■ **PROBLEM 1**
In the interview on carbon pricing, why does the speaker expect some form of carbon tax to arrive even though carbon pricing has been politically controversial? Answer in one to three sentences.
■ **PROBLEM 2**
Write the next part of the interview on carbon pricing, picking up after its final sentence.

■ **TEXT PASSAGE**
= = = = =

I just believe that we’re going to have a different attitude, even among the most skeptical nations like the U.S., and this will emerge in the next five to seven years, maybe even sooner. Concerns about climate change will change the market for zero-carbon electricity solutions and nuclear is going to be swept up in that too.

In terms of carbon pricing, we’ve seen in markets like Australia that it’s been politically very controversial. How big a role will politics play in realizing a 300GW/a goal?

I am not a politician. I think that if you were to bring together any group of 10 economists, they are all going to tell you that we’re going to have to apply some sort of new market force to curb fossil fuel consumption. And whether you call it a carbon tax or some other tax, I think that this is going to happen. Earlier in my career, I worked for two oil companies, and I know a little bit about how the coal industry works. There is a lot of money at stake, these are very large industries. But ultimately the human and economic cost of climate change will be too big to ignore.

= = = = =

■ **PROVIDED INFORMATION**
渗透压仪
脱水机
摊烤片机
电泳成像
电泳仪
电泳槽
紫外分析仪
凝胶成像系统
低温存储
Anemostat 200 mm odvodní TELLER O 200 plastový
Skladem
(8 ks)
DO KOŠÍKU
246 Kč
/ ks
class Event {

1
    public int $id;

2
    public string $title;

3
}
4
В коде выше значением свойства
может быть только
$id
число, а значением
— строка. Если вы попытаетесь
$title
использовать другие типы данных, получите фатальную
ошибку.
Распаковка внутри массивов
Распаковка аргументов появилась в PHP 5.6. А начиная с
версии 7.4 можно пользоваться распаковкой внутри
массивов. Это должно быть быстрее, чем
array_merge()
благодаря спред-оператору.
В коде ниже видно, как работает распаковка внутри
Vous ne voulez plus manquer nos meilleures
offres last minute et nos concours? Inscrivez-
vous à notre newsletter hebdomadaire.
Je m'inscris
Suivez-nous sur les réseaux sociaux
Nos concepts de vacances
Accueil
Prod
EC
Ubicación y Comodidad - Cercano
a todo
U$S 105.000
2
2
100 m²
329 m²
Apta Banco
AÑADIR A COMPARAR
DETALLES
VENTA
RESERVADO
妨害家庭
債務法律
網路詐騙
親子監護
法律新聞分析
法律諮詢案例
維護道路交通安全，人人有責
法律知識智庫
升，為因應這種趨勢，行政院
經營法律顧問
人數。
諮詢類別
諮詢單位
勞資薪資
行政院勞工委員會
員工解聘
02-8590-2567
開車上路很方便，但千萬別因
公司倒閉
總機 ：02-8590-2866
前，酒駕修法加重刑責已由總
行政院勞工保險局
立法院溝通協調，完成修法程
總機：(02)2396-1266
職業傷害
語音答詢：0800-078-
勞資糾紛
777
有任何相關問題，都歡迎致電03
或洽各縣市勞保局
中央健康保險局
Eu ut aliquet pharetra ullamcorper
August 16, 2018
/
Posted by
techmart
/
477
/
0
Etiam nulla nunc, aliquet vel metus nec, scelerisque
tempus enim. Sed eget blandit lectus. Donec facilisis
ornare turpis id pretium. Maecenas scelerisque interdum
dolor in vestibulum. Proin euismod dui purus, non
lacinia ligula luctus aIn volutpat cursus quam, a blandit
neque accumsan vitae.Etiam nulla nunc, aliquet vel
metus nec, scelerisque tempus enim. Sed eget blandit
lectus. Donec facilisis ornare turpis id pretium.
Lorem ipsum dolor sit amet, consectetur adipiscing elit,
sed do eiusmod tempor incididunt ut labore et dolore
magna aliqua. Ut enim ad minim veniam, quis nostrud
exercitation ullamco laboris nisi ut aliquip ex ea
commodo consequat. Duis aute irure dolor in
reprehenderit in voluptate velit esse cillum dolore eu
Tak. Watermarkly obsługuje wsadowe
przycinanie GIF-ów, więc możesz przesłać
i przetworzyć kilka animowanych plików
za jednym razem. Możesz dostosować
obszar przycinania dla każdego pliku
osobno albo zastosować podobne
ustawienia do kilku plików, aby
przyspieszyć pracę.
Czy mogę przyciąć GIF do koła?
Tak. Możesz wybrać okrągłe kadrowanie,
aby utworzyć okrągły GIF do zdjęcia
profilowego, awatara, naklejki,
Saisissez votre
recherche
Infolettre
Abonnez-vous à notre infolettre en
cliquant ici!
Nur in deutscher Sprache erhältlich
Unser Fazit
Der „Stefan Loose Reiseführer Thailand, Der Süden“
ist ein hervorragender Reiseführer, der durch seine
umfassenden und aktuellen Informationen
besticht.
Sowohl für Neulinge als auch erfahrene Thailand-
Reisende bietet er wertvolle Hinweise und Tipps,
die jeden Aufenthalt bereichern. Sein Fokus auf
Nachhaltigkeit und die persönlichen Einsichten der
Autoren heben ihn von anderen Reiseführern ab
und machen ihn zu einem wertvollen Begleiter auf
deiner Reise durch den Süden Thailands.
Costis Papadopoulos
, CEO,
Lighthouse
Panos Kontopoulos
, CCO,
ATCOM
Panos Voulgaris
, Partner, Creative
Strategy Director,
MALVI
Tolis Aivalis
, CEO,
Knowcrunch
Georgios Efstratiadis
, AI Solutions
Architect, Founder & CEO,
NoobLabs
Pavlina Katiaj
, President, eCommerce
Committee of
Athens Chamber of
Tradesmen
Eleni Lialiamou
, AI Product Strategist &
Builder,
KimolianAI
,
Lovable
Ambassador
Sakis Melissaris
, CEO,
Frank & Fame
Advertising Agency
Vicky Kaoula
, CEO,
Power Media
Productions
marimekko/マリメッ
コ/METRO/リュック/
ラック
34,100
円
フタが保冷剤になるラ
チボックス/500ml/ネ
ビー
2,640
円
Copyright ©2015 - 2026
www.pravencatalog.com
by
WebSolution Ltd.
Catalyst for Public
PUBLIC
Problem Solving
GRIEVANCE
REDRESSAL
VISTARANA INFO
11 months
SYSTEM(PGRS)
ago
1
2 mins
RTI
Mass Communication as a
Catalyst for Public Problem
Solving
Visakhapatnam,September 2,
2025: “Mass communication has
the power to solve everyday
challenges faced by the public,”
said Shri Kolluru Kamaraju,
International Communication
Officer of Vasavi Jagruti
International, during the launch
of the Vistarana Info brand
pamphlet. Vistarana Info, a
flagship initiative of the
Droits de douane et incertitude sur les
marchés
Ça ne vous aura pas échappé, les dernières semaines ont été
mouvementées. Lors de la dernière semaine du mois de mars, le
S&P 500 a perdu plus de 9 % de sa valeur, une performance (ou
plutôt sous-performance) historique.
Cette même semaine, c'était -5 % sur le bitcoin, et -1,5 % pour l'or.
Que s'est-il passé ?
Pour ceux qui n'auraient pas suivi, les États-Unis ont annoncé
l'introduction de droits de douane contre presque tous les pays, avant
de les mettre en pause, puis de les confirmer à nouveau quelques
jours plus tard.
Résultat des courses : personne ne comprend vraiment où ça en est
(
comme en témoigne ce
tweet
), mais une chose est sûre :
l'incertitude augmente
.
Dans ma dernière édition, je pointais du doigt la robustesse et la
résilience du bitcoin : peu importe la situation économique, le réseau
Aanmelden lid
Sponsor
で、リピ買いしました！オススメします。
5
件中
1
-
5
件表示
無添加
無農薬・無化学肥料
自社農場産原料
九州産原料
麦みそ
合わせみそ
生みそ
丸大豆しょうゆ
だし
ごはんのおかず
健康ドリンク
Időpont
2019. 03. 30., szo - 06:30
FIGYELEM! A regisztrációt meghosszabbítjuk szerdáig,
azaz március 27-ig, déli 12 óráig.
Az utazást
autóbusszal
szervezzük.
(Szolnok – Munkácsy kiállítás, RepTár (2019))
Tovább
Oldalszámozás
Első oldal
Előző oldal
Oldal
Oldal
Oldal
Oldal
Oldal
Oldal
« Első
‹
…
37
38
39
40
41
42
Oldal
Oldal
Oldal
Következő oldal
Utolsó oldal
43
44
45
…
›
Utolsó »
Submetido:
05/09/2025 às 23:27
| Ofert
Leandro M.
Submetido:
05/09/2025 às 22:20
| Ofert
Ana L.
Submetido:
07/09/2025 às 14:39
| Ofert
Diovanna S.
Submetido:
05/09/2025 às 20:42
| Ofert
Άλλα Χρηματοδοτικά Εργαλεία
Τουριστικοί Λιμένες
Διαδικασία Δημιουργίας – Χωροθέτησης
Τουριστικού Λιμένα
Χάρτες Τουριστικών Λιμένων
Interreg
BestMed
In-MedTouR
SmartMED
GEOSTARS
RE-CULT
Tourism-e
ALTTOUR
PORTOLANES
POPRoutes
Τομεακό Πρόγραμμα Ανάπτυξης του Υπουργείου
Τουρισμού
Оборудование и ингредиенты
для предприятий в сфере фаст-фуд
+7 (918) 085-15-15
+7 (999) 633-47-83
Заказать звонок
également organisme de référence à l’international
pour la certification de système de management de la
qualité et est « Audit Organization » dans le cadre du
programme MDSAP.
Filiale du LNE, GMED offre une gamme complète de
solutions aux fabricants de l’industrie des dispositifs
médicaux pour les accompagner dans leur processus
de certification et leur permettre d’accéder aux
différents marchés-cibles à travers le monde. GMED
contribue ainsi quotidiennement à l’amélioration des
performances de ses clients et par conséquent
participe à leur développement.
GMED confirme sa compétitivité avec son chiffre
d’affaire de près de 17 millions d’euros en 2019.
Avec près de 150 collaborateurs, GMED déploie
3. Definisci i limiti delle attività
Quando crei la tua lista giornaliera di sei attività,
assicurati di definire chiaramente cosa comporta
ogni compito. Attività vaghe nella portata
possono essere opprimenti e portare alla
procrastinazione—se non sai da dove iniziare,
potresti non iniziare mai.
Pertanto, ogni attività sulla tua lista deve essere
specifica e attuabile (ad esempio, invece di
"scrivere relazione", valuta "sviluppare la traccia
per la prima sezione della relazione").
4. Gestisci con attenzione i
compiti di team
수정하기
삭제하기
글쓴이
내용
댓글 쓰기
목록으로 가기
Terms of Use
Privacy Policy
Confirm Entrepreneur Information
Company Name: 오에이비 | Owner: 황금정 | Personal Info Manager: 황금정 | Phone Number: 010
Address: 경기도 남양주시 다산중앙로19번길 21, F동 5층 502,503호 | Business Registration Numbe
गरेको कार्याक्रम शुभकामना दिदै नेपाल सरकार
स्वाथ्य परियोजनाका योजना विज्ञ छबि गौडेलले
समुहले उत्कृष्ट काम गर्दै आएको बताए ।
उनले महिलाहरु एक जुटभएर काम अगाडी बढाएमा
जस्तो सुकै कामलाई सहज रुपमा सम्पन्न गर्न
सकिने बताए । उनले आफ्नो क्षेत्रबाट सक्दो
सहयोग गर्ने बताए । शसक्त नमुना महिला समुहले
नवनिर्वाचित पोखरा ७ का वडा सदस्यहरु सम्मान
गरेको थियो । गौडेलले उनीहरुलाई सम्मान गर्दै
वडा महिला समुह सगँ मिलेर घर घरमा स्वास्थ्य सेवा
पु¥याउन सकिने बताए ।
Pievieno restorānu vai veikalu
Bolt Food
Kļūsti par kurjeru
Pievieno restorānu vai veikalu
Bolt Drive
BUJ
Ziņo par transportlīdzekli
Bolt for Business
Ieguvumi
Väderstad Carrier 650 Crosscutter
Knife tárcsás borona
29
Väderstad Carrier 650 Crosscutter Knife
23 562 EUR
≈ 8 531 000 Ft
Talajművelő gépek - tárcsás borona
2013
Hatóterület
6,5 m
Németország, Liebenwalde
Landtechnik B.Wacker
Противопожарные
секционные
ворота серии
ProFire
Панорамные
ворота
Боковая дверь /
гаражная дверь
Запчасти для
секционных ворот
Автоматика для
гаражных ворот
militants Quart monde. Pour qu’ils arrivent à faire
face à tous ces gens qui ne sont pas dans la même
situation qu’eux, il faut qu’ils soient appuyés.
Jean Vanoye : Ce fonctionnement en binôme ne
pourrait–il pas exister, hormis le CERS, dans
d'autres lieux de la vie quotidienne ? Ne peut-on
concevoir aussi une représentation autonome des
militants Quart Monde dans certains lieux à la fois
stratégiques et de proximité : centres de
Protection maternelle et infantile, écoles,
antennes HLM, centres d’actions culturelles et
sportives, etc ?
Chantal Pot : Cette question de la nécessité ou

= = = = =

■ **EXPECTED OUTPUT 1**
The speaker says any group of economists would agree that a new market force is needed to curb fossil fuel consumption. Fossil fuel industries are very large and have a lot of money at stake, but the speaker believes the human and economic cost of climate change will ultimately be too big to ignore.

■ **EXPECTED OUTPUT 2**
Right now, this question is being dominated by “special interests,” there are those that want to see the status quo maintained. Climate change will introduce very big issues that have huge consequences economically but also morally. I hope that there’s no reversal to what Australia has done, because I really do believe that these are important issues and carbon pricing is an important step. It’s going to be a bumpy road and in any industry of this size, which involves this amount of money, there’s going to be huge forces trying to keep the status quo maintained.
You can argue that if the issue is carbon, then carbon capture and sequestration (CC&S) is really going to have to work. Today, most people and most forecasts that I’ve seen about fossil fuel sources using CC&S say that the electricity produced will have a higher cost than electricity from a PV system, even with fairly expensive storage. So that’s why, we’re going to get to a point where countries like the U.S. will have a change of heart. I do believe that by 2025 we will have changed. I don’t see any other solution.